When most people think about big data and analytics in the business world, their minds immediately jump to ecommerce businesses, websites, and social media. But the truth is, big data is changing things offline as well. Just look at manufacturing.
4 Ways Big Data Analytics is Changing Manufacturing
The manufacturing space has always been highly competitive, but things have become even more heated in recent years. Innovative technologies have increased production capacities for larger companies, which has left smaller organizations questioning how they can continue to grow and compete on an even playing field.
“Most manufacturers have already made the most obvious changes to streamline their operations, using traditional methods to eke as much productivity out of their supply chains and plants as possible,” Valerio Dilda writes for McKinsey. “To do even more with less in a slow-growth and uncertain environment, however, companies must look for new ways to boost the productivity and profitability of their operations.”
The answer is big data analytics.
Manufacturers and companies in process industries generate massive amounts of data, yet very few put this intelligence to use. Over the years, most manufacturers have lagged behind in their IT capabilities and it has cost them.
“However, thanks to cheaper computational power and rapidly advancing analytics opportunities, process manufacturers can put that data to work, gathering information from multiple data sources and taking advantage of machine learning models and visualization platforms to uncover new ways to optimize their processes from the sourcing of raw materials to the sale of their finished products,” Dilda continues.

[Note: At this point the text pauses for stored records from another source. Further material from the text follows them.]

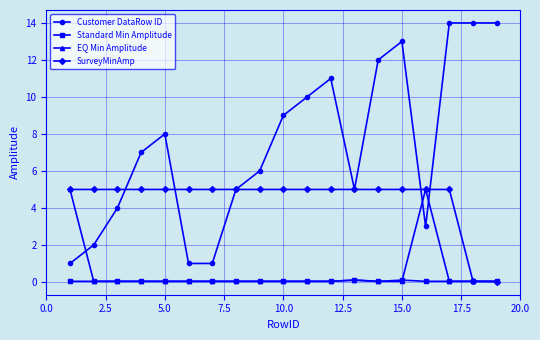

Which series has the largest range (max minus min)?

Customer DataRow ID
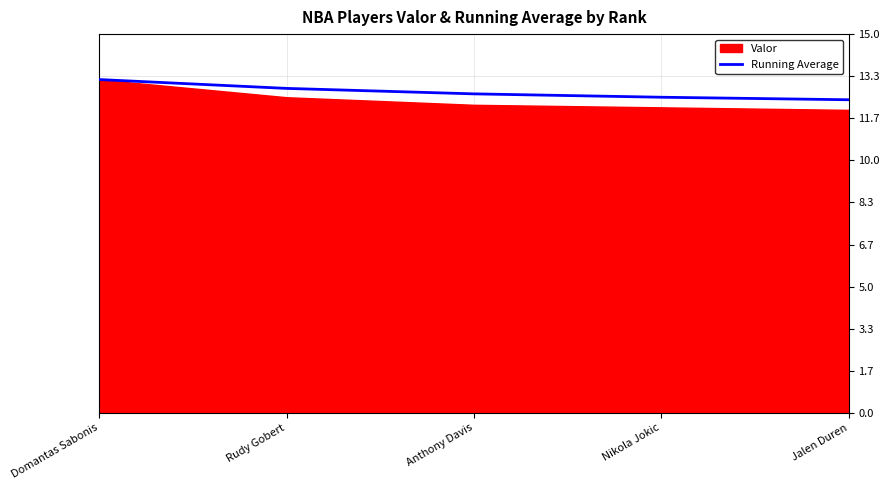

List the labels in order of value, smallest first.

Jalen Duren, Nikola Jokic, Anthony Davis, Rudy Gobert, Domantas Sabonis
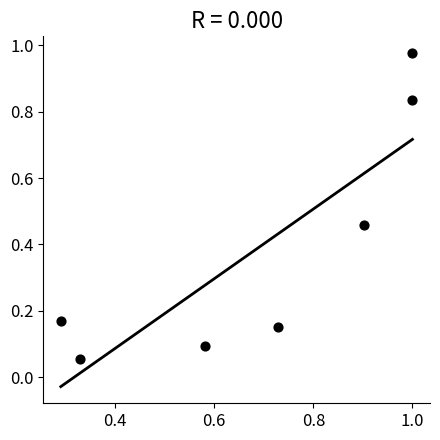

What is the range of Y values (max minus min)?

0.9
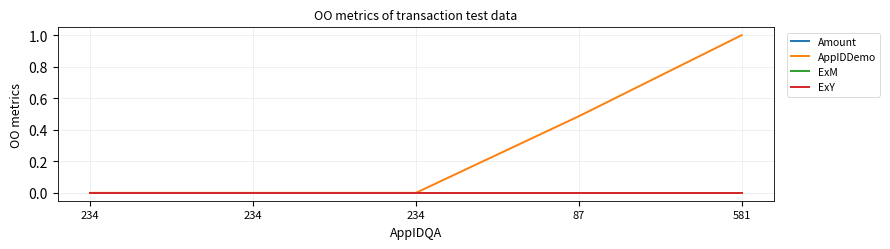

True or false: Amount has more than 0 points higher than both neighbors.

False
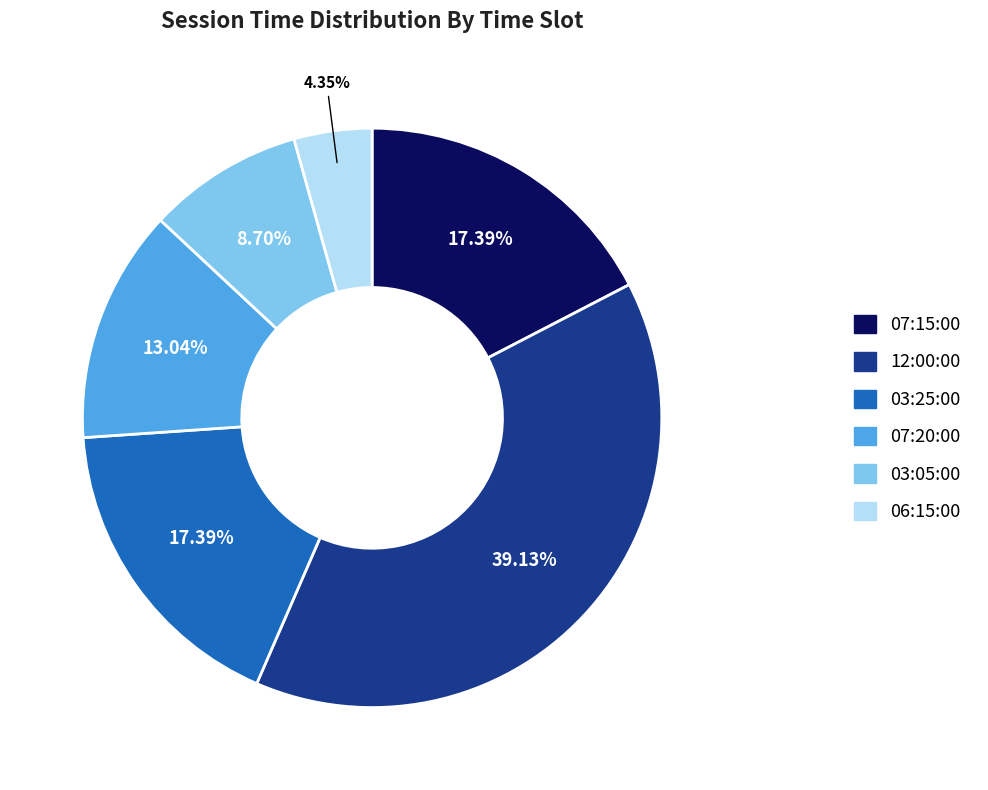

Combined, what portion of the pie is 03:25:00 and 12:00:00?

56.5%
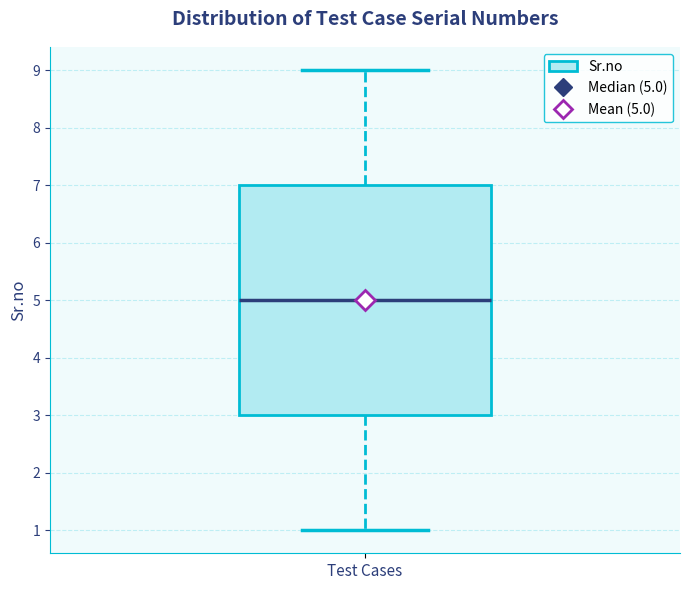

Where does the median line of the box for Test Cases sit on the y-axis? The values are not printed on the chart, so give them approximately, as read against the axis.

5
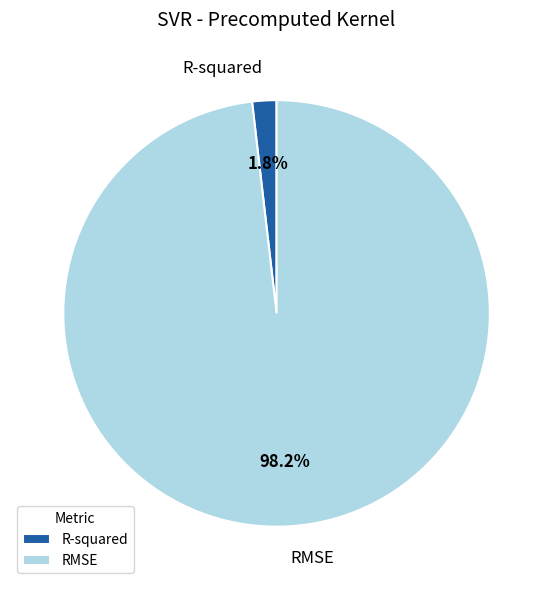

To the nearest percent, what is the difference between the R-squared and RMSE slice percentages?

96%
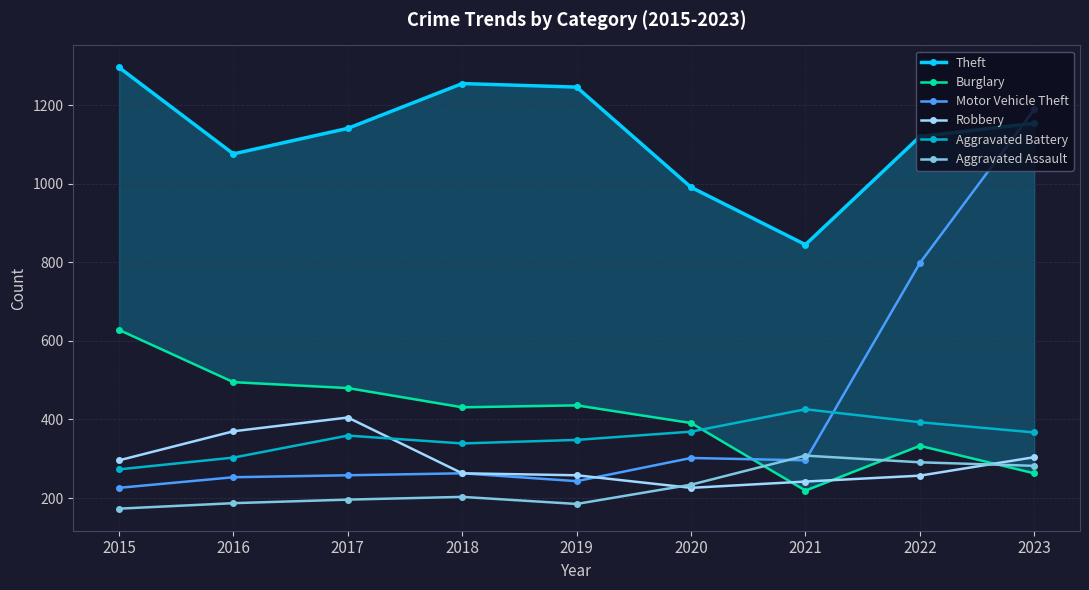

What is the smallest value displayed?

173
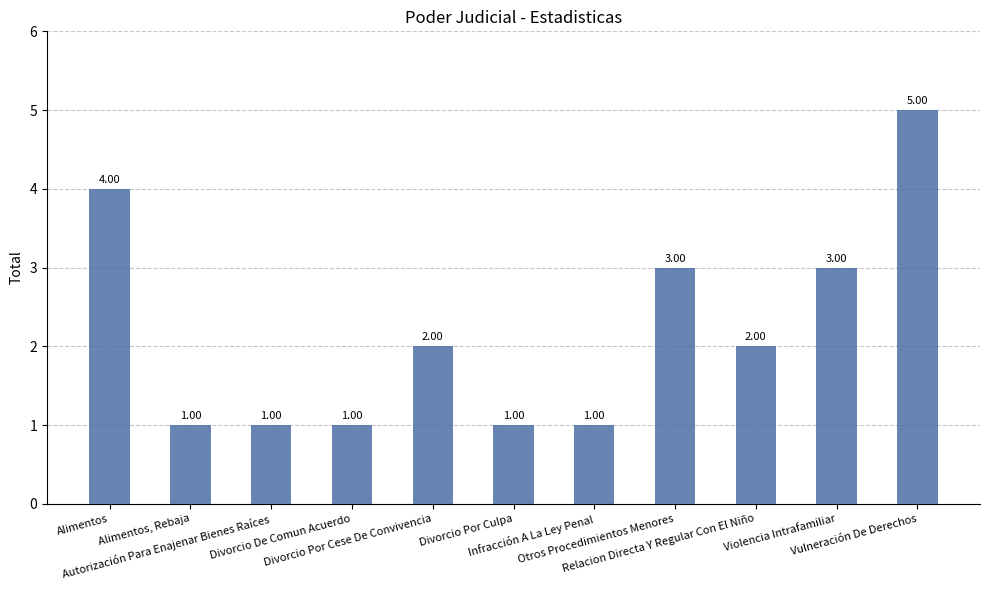

Which has a higher value, Divorcio Por Culpa or Violencia Intrafamiliar?

Violencia Intrafamiliar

While each use case will differ, it’s helpful to understand the big picture of how big data analytics can be used in manufacturing. Let’s take a look at some of the top areas:
1. Predictive Maintenance
One of the biggest early wins for big data analytics in manufacturing has been the role of predictive maintenance. With all of the various sensors and connected devices included in today’s advanced equipment, it’s possible for manufacturers to use algorithms to uncover complications before they arise and fix minor issues before they become costlier problems.
Predictive maintenance has the potential to save manufacturers millions of dollars over the course of a year, prolonging the life of equipment and ensuring efficient operations. And thanks to growth in big data platforms, it’s becoming easier and more cost-effective to gather these insights.
2. Performance Analyses
It’s easy to assume that everything is functioning properly, but there’s a huge difference between operating at 80 percent capacity versus 95 percent capacity. Big data allows businesses to analyze performance and make changes based on desired levels of output.
Take industrial manipulators as an example. Up until recently, many businesses have used one-size-fits-all products, but this is changing. When customers come to Dalmec, one of the leaders in this space, they’ve reached a point where they realize cookie-cutter solutions don’t work. Using data and analytics, they can purchase one-of-a-kind manipulators that have been specially engineered for specific functions. This results in far greater productivity and performance.
3. Decrease in Downtime
Few things are costlier to a manufacturer than downtime. In some industries, it can cost thousands of dollars per minute and millions of dollars per year. With the right systems in place – systems that are powered by big data – these organizations can greatly reduce downtime and ensure maximum productivity.
In addition to bolstering the bottom line, a decrease in downtime improves operational efficiency, reduces stress, strengthens brand loyalty, and allows for innovation and creativity.
4. Improved Strategic Decision Making
At the end of the day, big data analytics helps manufacturers with their strategic decision making. In other words, there’s less guessing and more execution.
When it comes to empowering your organization, you have a variety of big data analytics tools to choose from, including: data cleanup tools, profiling tools, data mining tools, data mapping tools, data analysis platforms, data visualization resources, data monitoring solutions, and more. Learning how to combine the right tools for the right outcome is an important step in this process.
Changes Are Coming
The notion that big data analytics is changing manufacturing is both exciting and intimidating. For companies that have been collecting data for years but have failed to use it, the notion that they’ll need to finally start leveraging it is a bit frightening. But once you get past the initial challenges, you’ll realize there’s tremendous opportunity for growth and advancement.
Big data analytics are changing manufacturing for the better. The only question is, will you be coming along for the ride?